TEXTAUSZUG
____________________
Verbotene Texte

Eine Stellungnahme zu Lovecrafts problematischer Weltanschauung und ihres Einflusses auf das Werk

Autor: René Porschen et al., Korrektorin: Liane Kaiser, Lektorin: Rahel Sixta Schmitz, 2022


Zitat von S.T. Joshi, A Subtler Magick

Es ist definitiv nicht der Fall, dass die Lovecraft-Studien jemals einen Zustand der Vollständigkeit erreichen werden, oder sollten, und selbstverständlich kann man darauf hoffen, dass sein Leben, sein Werk und Denken beständiger Gegenstand der Reinterpretation bleiben.


Howard P. Lovecraft as depicted by Gahan Wilson (CC BY-NC-ND 2.0); Quelle: Flickr


Zitat von Der Ruf des Cthulhu, H. P. Lovecraft (1926)

Ich glaube, die größte Barmherzigkeit dieser Welt ist die Unfähigkeit des menschlichen Verstandes, alles sinnvoll zueinander in Beziehung zu setzen. Wir leben auf einer friedlichen Insel der Ahnungslosigkeit inmitten schwarzer Meere der Unendlichkeit, und es war nicht vorgesehen, dass wir diese Gewässer weit befahren sollen. Die Wissenschaften steuern alle in völlig verschiedene Richtungen und sie haben uns bislang nur wenig Schaden zugefügt, doch eines Tages wird uns das Aneinanderfügen einzelner Erkenntnisse so erschreckende Perspektiven der Wirklichkeit und unserer furchtbaren Aufgabe darin eröffnen, dass diese Offenbarung uns entweder in den Wahnsinn treibt oder uns aus der tödlichen Erkenntnis in den Frieden und den Schutz eines neuen dunklen Zeitalters flüchten lässt.
____________________
VORLIEGENDE DATENSÄTZE
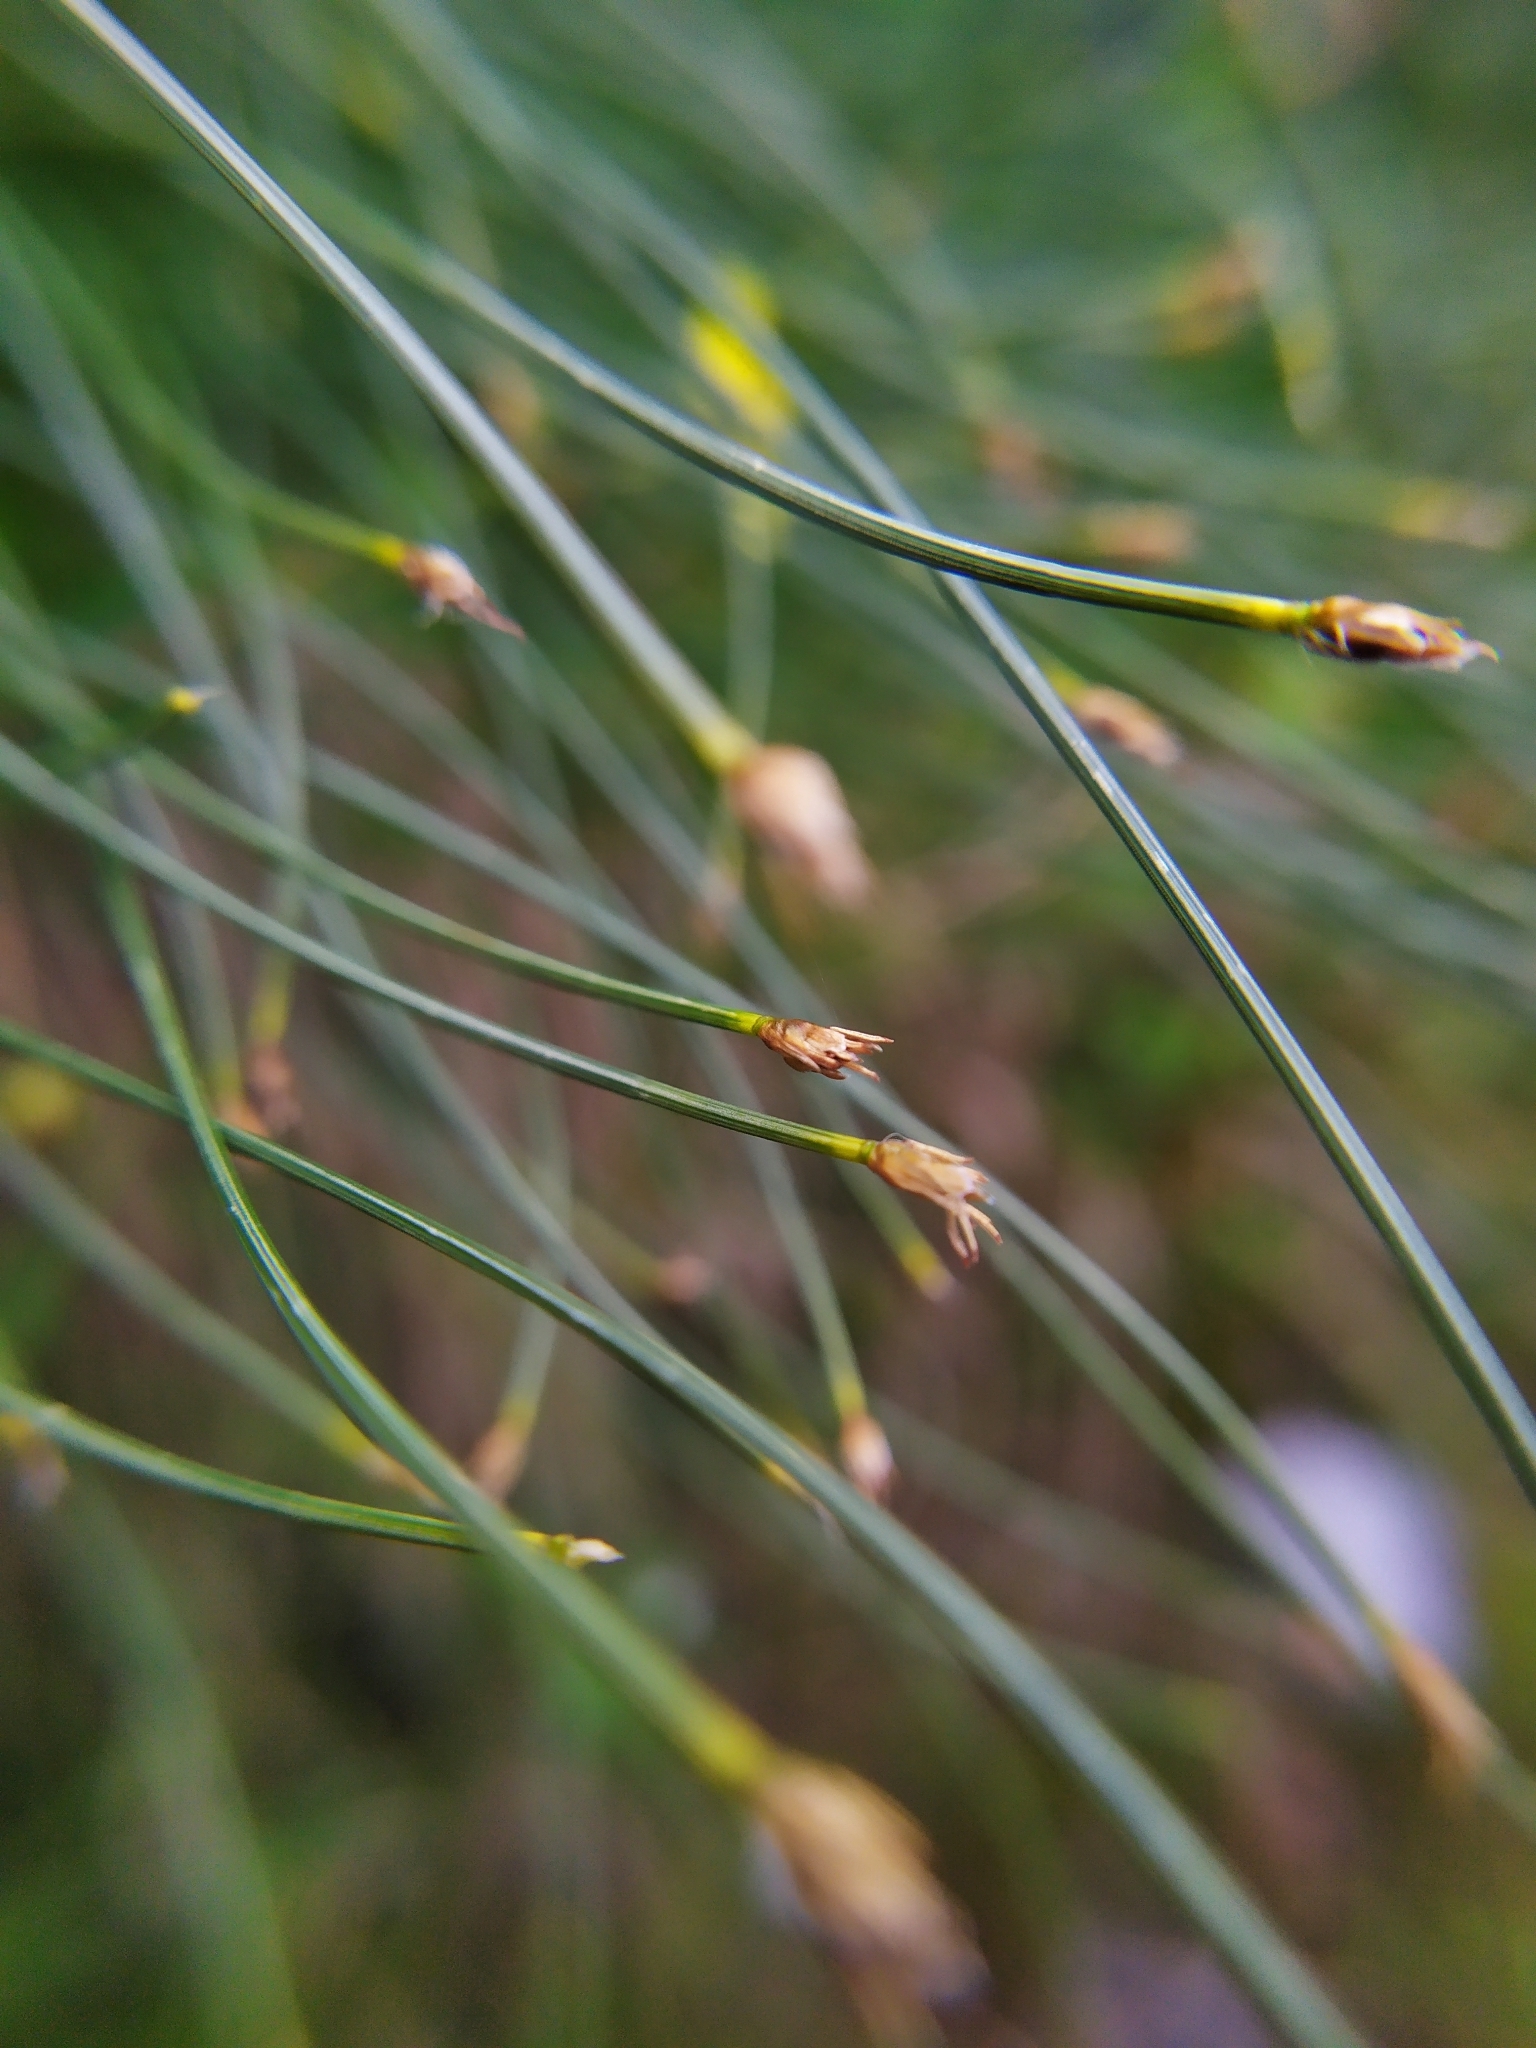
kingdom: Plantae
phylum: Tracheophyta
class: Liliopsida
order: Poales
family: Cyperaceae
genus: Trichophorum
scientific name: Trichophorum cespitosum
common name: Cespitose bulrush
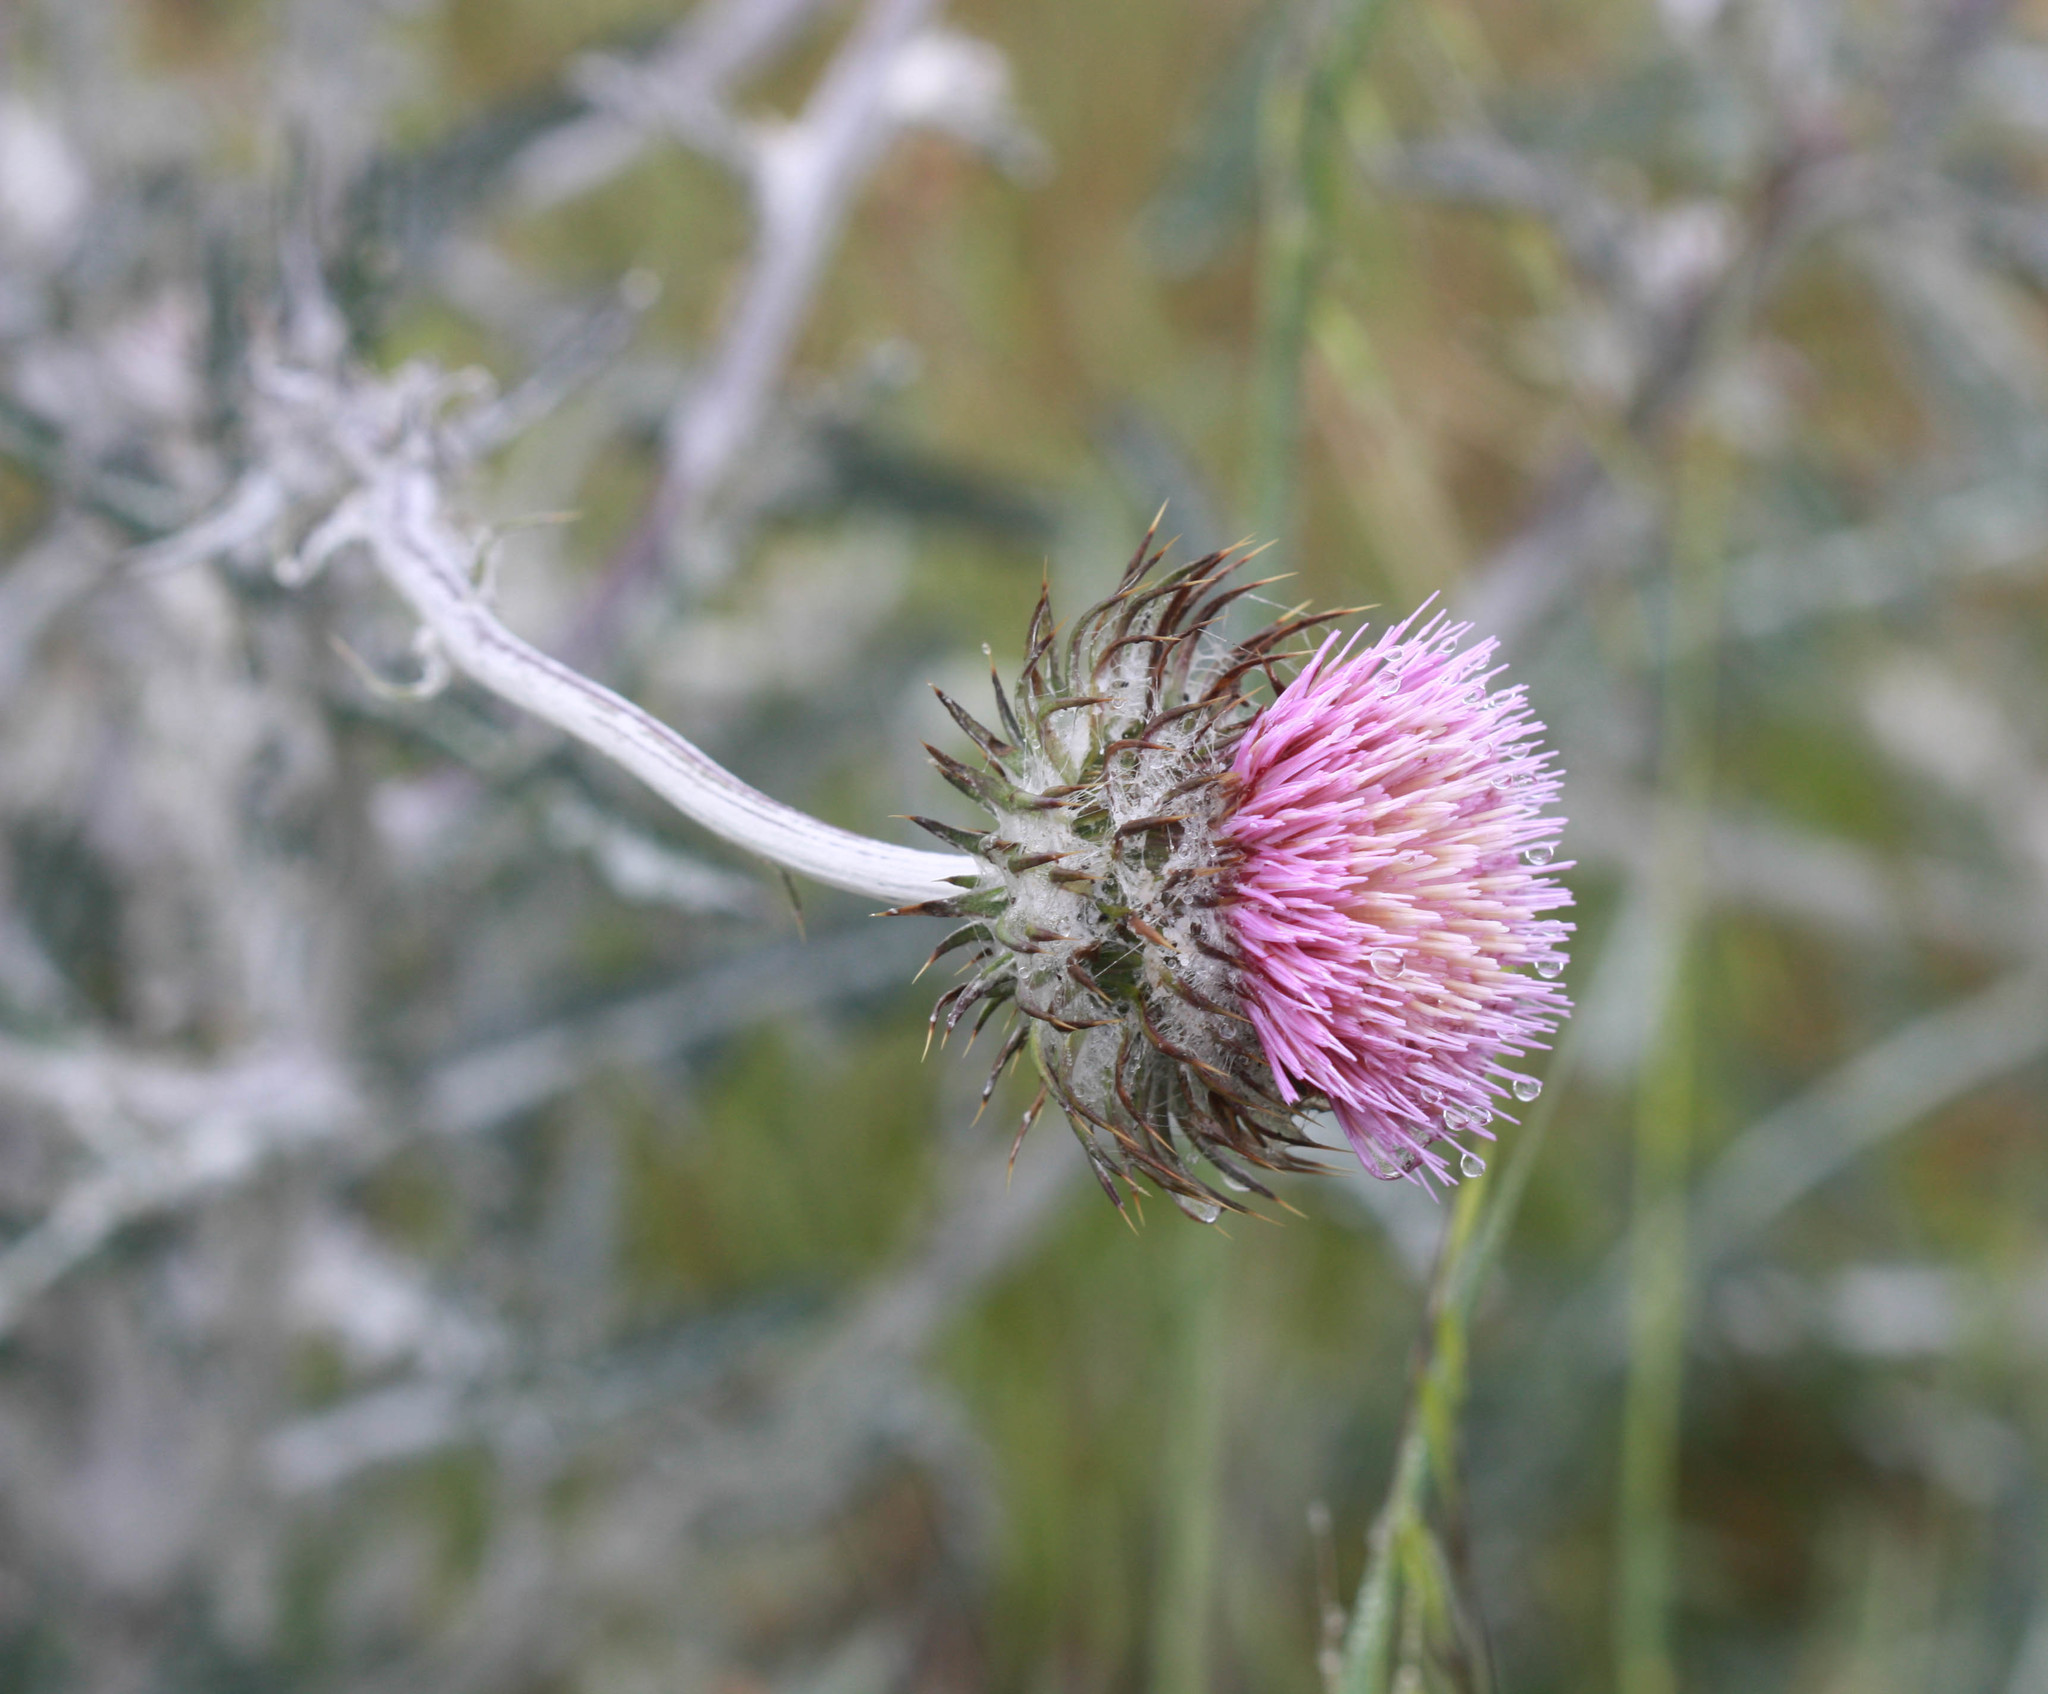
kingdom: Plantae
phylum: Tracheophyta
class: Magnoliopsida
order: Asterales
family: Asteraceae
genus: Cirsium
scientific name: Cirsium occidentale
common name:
____________________
AUFGABENSTELLUNG
1 - Wer wird im Textauszug über Lovecraft als Korrektorin genannt?
2 - Wiederhole sämtliche Zeilen aller Datensätze wortgetreu, aber ohne die Bilder.
Die Datensätze haben mit dem Textauszug nichts zu tun.

LÖSUNGEN
1 - Liane Kaiser

2 -
kingdom: Plantae
phylum: Tracheophyta
class: Liliopsida
order: Poales
family: Cyperaceae
genus: Trichophorum
scientific name: Trichophorum cespitosum
common name: Cespitose bulrush
kingdom: Plantae
phylum: Tracheophyta
class: Magnoliopsida
order: Asterales
family: Asteraceae
genus: Cirsium
scientific name: Cirsium occidentale
common name:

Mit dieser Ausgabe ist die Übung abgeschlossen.